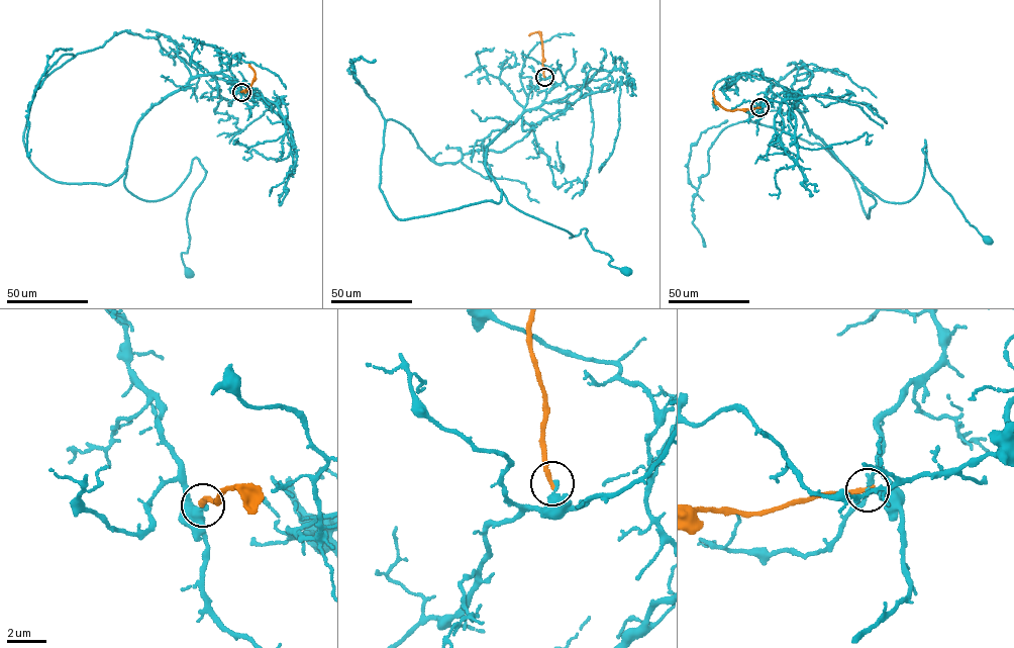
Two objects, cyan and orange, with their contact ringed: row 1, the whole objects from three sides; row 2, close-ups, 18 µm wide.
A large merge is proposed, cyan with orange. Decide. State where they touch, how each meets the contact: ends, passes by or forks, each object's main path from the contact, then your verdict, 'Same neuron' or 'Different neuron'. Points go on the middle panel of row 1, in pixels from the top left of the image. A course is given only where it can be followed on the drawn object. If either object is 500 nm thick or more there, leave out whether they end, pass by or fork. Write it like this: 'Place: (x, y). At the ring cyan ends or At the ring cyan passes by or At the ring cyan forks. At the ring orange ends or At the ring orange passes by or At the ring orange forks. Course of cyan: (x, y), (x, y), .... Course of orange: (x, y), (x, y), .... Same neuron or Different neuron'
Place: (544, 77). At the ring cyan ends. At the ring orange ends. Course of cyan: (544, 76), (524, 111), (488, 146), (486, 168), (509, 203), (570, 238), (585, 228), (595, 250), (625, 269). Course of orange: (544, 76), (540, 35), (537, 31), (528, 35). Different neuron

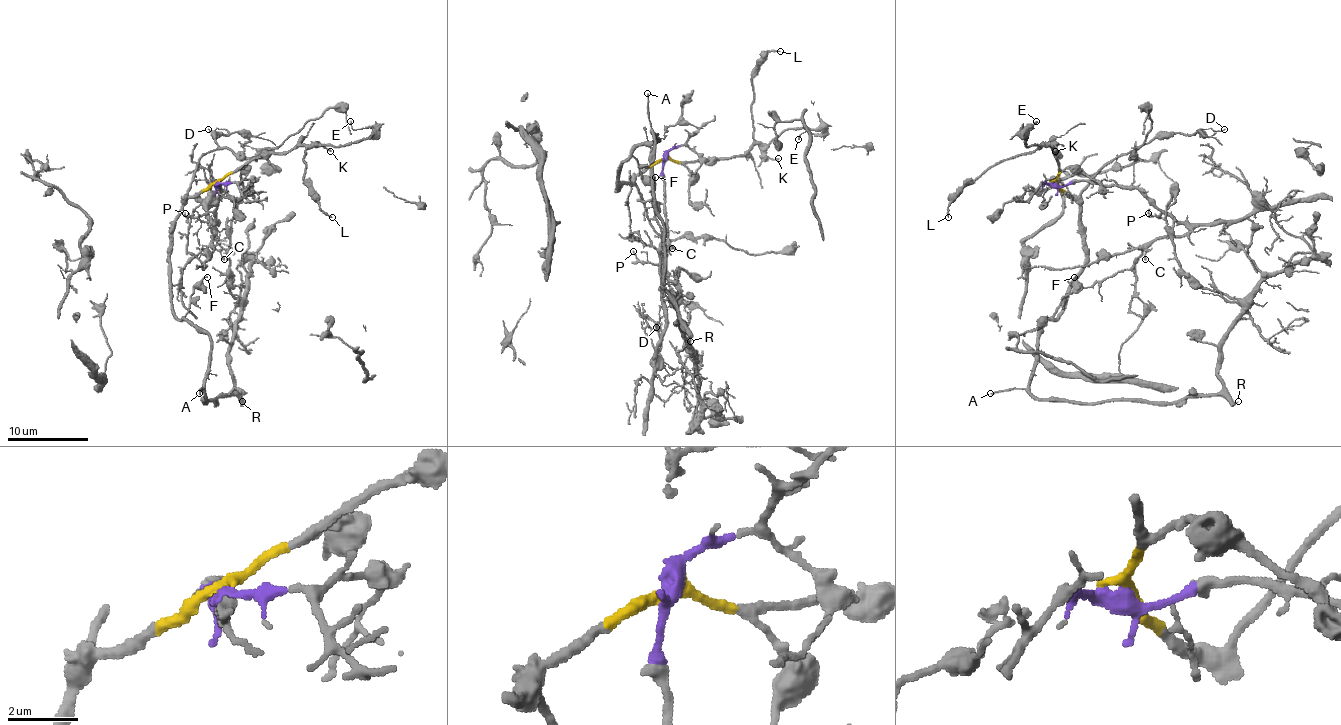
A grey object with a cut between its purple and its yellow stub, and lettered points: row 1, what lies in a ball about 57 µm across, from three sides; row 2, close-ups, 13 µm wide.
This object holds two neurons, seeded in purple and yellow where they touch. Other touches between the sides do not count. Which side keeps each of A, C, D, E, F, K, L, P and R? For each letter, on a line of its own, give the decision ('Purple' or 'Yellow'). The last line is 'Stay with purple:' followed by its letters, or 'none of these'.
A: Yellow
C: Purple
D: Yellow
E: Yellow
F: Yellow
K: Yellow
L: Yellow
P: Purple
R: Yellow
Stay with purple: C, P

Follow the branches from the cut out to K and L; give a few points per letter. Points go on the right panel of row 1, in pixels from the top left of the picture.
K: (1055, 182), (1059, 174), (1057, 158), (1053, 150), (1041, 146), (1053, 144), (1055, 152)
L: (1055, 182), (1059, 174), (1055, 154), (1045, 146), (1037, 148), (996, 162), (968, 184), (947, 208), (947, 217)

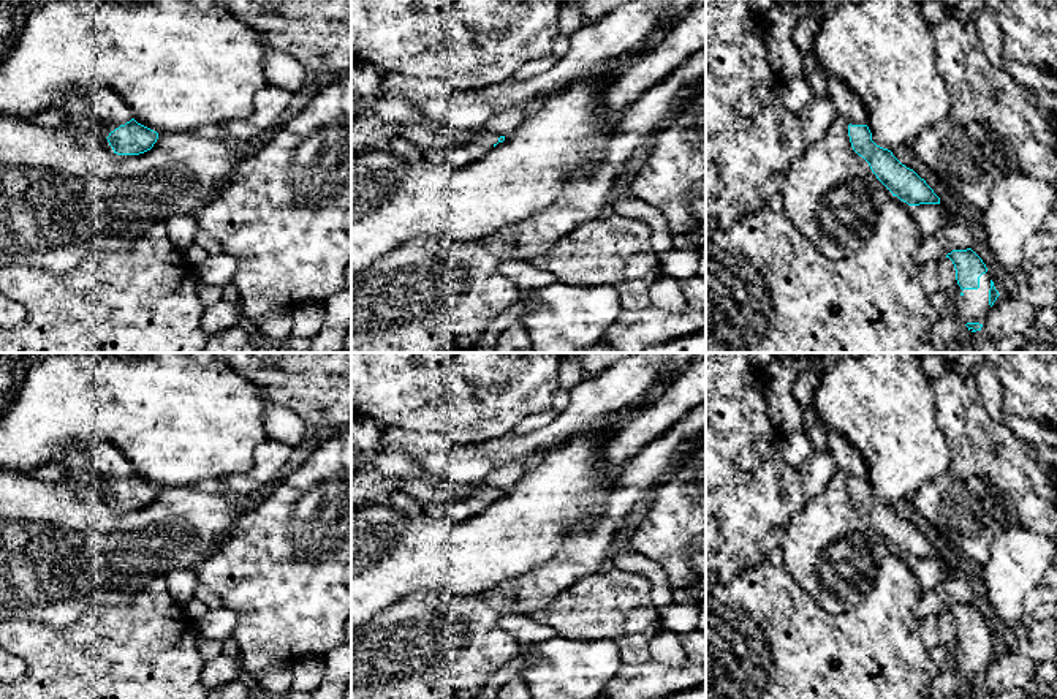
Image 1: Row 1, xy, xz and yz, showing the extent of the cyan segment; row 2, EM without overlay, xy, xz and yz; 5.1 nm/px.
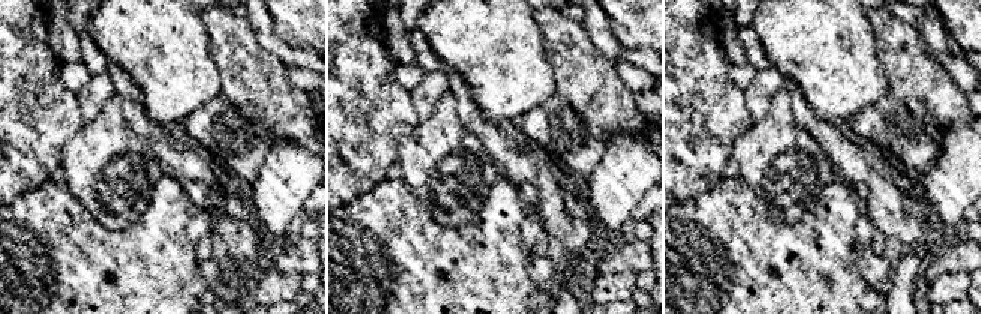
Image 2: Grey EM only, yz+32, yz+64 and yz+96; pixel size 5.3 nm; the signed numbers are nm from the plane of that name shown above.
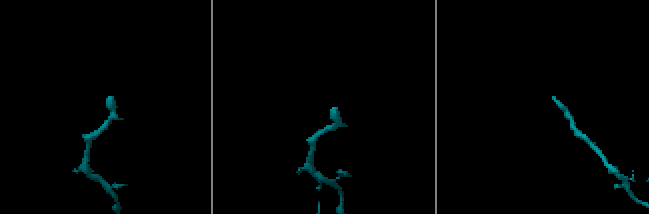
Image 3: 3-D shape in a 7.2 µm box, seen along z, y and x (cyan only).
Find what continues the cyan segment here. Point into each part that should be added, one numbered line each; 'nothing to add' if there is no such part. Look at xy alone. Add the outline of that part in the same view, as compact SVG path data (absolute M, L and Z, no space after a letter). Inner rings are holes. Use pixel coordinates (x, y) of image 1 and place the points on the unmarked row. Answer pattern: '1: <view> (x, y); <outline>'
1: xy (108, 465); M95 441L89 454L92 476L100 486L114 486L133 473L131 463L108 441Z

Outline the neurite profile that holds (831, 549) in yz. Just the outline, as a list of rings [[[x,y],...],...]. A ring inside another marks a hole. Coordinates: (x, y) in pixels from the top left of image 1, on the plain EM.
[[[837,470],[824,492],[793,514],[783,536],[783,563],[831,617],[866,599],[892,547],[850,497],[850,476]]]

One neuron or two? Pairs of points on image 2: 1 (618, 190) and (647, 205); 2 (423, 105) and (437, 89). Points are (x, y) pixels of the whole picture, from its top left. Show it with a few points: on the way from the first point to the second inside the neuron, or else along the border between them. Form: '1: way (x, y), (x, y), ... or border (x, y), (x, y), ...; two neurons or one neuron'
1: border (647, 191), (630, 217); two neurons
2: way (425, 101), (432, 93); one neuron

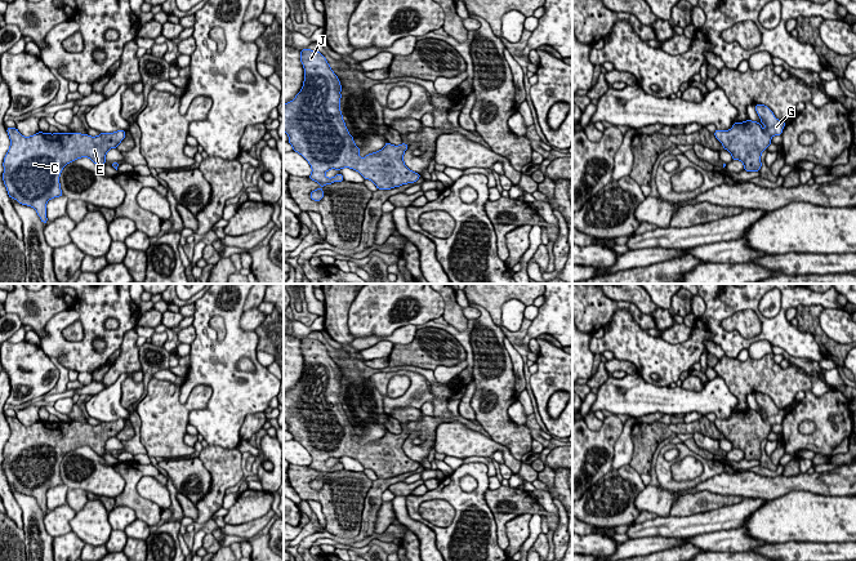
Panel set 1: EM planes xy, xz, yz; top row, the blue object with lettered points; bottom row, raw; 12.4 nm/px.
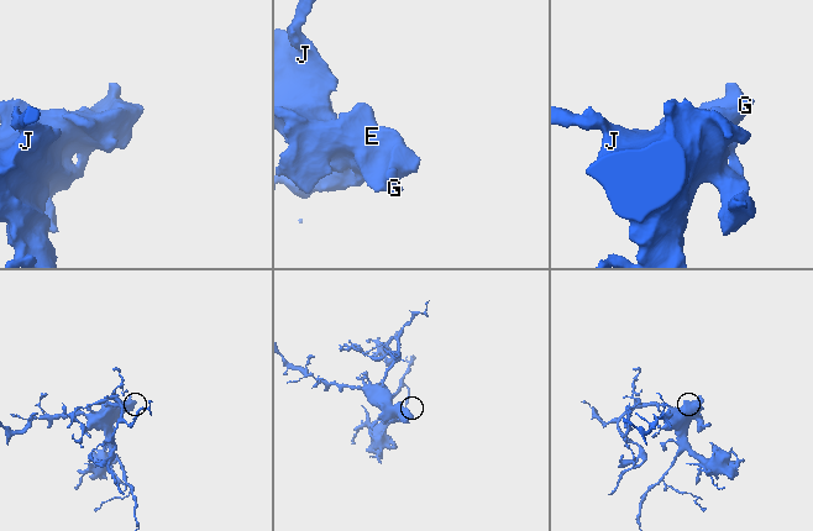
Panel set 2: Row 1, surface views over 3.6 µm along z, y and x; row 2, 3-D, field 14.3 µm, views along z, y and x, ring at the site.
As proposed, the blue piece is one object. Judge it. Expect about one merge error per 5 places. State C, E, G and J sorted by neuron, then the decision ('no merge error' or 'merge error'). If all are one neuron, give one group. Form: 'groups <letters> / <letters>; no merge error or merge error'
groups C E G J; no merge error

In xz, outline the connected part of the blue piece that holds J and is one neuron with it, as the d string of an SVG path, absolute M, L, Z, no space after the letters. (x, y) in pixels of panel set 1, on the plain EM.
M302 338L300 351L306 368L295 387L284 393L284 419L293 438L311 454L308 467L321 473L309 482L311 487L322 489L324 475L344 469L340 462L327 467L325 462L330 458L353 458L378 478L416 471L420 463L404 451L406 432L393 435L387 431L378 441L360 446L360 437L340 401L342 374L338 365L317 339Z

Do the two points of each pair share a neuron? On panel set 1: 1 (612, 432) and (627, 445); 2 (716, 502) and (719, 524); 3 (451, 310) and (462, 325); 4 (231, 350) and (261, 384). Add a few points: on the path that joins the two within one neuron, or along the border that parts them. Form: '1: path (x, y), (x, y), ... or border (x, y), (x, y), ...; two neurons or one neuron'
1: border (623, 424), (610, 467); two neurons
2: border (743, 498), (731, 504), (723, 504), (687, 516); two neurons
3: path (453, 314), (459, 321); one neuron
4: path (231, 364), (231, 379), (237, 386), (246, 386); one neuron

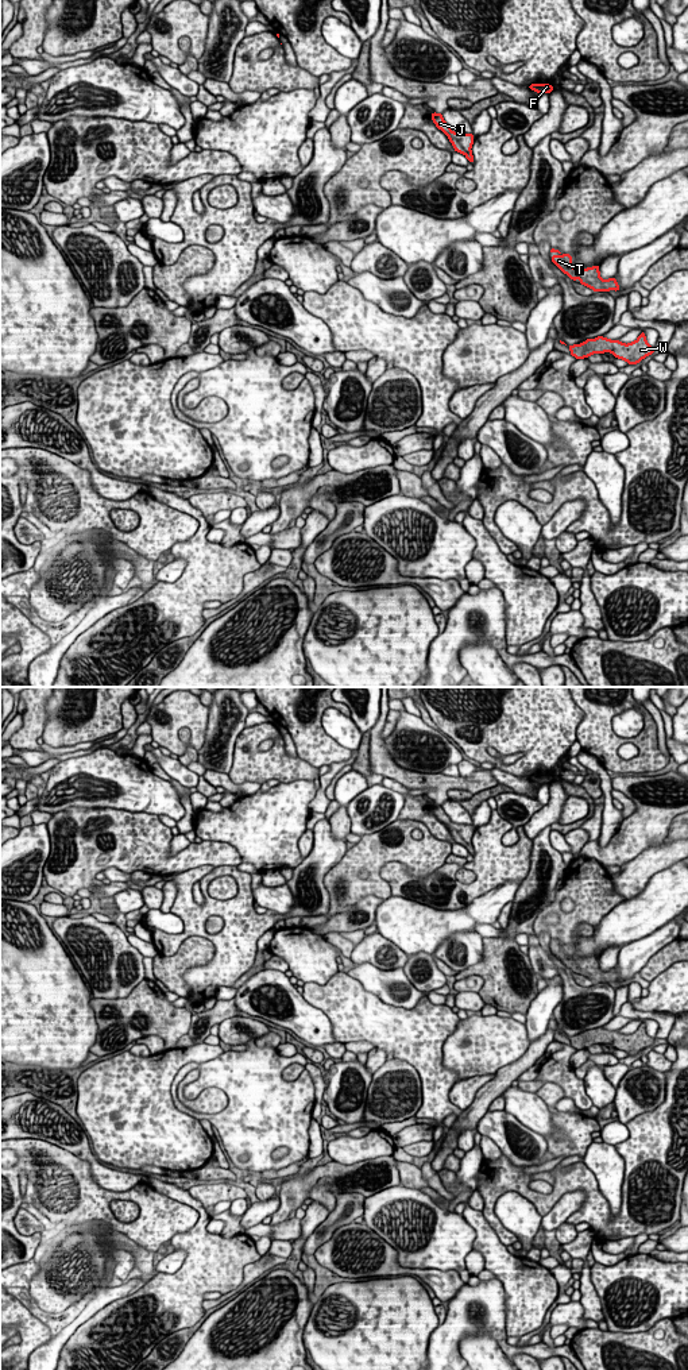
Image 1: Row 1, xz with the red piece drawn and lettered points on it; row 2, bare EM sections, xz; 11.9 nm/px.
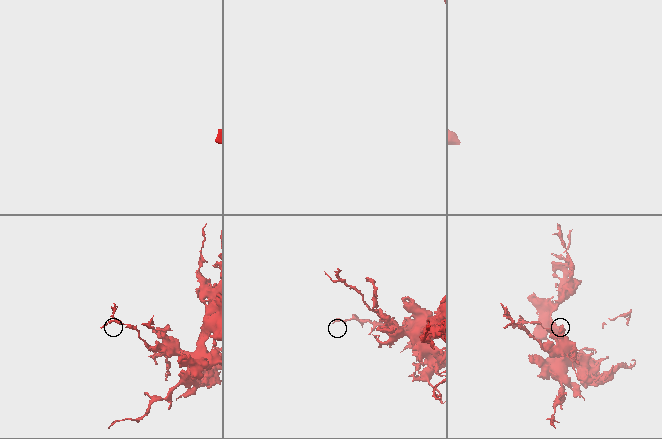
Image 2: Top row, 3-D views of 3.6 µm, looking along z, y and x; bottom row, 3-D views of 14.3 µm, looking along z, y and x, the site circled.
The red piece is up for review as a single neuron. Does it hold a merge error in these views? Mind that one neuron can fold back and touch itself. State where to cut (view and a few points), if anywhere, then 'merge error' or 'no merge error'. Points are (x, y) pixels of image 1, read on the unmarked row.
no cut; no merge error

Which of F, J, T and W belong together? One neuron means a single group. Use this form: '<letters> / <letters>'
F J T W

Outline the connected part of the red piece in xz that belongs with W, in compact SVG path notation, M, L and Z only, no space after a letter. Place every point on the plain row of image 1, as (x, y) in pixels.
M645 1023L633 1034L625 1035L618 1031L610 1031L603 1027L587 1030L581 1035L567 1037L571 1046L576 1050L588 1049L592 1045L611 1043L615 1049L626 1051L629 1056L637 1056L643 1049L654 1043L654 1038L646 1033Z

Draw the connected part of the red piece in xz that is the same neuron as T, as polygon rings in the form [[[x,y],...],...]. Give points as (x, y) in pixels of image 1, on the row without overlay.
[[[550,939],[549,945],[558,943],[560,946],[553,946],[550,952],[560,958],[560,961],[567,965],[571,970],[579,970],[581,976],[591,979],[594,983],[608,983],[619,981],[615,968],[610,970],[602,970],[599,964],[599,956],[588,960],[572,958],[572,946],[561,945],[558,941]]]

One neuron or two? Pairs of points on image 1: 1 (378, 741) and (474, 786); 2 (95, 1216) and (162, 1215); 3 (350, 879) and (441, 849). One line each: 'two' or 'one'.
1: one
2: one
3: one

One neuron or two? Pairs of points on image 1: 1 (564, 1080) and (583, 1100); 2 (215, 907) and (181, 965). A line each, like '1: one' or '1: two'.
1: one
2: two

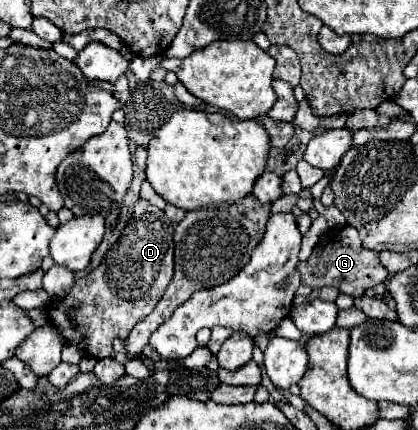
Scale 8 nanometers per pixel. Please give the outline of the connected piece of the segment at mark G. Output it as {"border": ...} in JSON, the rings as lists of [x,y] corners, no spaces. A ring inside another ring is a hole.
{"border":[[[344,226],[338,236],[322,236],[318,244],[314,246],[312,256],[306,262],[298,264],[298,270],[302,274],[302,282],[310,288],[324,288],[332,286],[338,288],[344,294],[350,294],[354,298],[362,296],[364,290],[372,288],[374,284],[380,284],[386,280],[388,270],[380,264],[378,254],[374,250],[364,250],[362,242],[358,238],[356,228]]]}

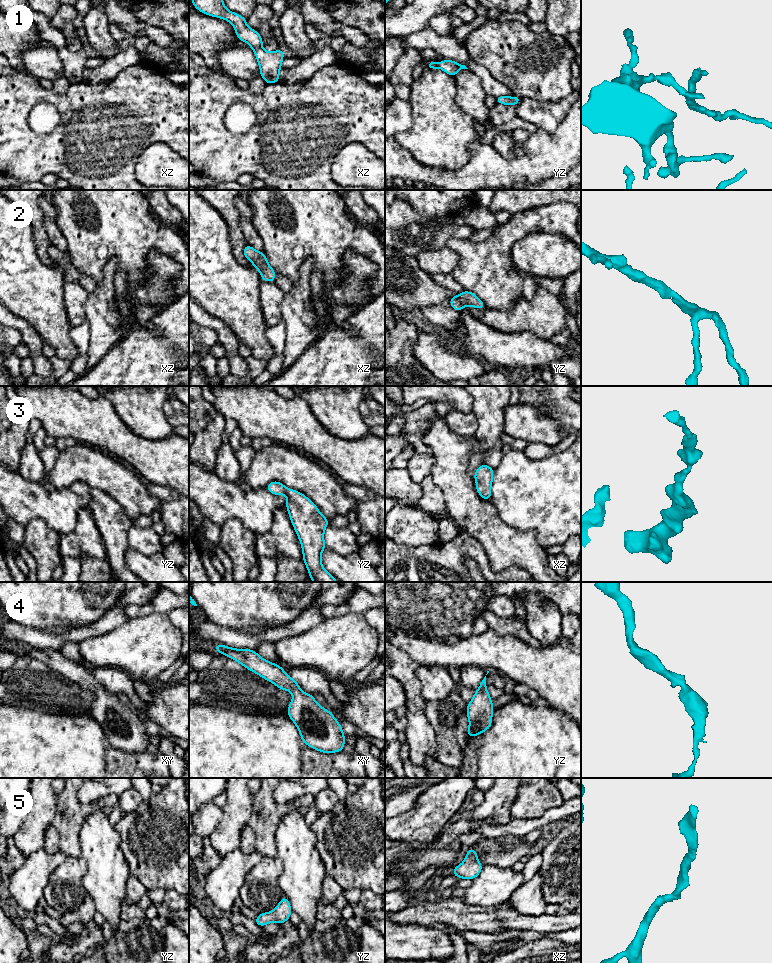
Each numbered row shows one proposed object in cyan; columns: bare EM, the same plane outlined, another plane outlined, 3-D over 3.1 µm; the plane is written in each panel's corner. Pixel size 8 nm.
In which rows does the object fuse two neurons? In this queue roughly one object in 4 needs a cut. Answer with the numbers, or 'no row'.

EXERCISE OBJECTIVE: Your answer should consist of each line of the data above in which the word "size" occurs.

OUTPUT FOR THIS EXERCISE:
Image 2: Grey EM only, yz+32, yz+64 and yz+96; pixel size 5.3 nm; the signed numbers are nm from the plane of that name shown above.
Each numbered row shows one proposed object in cyan; columns: bare EM, the same plane outlined, another plane outlined, 3-D over 3.1 µm; the plane is written in each panel's corner. Pixel size 8 nm.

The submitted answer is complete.